Work task: Present each line of text from the rows below as one numbered list, skipping blank lines and leaving the pictures out.

Stored dataset items:

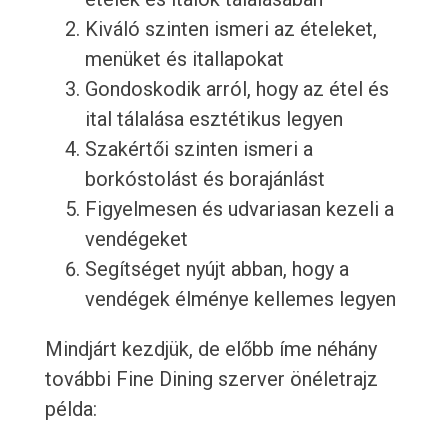
Kiváló szinten ismeri az ételeket,
menüket és itallapokat
Gondoskodik arról, hogy az étel és
ital tálalása esztétikus legyen
Szakértői szinten ismeri a
borkóstolást és borajánlást
Figyelmesen és udvariasan kezeli a
vendégeket
Segítséget nyújt abban, hogy a
vendégek élménye kellemes legyen
Mindjárt kezdjük, de előbb íme néhány
további Fine Dining szerver önéletrajz
példa:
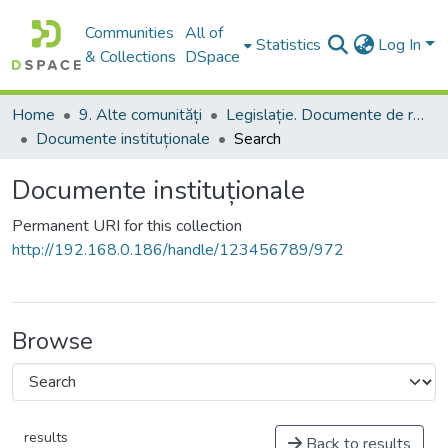
Communities
All of
Statistics
Log In
& Collections
DSpace
Home
9. Alte comunități
Legislație. Documente de reglementare
Documente instituționale
Search
Documente instituționale
Permanent URI for this collection
http://192.168.0.186/handle/123456789/972
Browse
results
Back to results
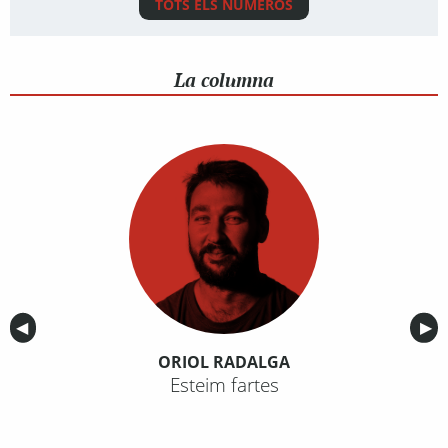
TOTS ELS NÚMEROS
La columna
Anterior
◀︎
Sig
▶︎
ORIOL RADALGA
Esteim fartes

Output:
1. Kiváló szinten ismeri az ételeket,
2. menüket és itallapokat
3. Gondoskodik arról, hogy az étel és
4. ital tálalása esztétikus legyen
5. Szakértői szinten ismeri a
6. borkóstolást és borajánlást
7. Figyelmesen és udvariasan kezeli a
8. vendégeket
9. Segítséget nyújt abban, hogy a
10. vendégek élménye kellemes legyen
11. Mindjárt kezdjük, de előbb íme néhány
12. további Fine Dining szerver önéletrajz
13. példa:
14. Communities
15. All of
16. Statistics
17. Log In
18. & Collections
19. DSpace
20. Home
21. 9. Alte comunități
22. Legislație. Documente de reglementare
23. Documente instituționale
24. Search
25. Documente instituționale
26. Permanent URI for this collection
27. http://192.168.0.186/handle/123456789/972
28. Browse
29. results
30. Back to results
31. TOTS ELS NÚMEROS
32. La columna
33. Anterior
34. ◀︎
35. Sig
36. ▶︎
37. ORIOL RADALGA
38. Esteim fartes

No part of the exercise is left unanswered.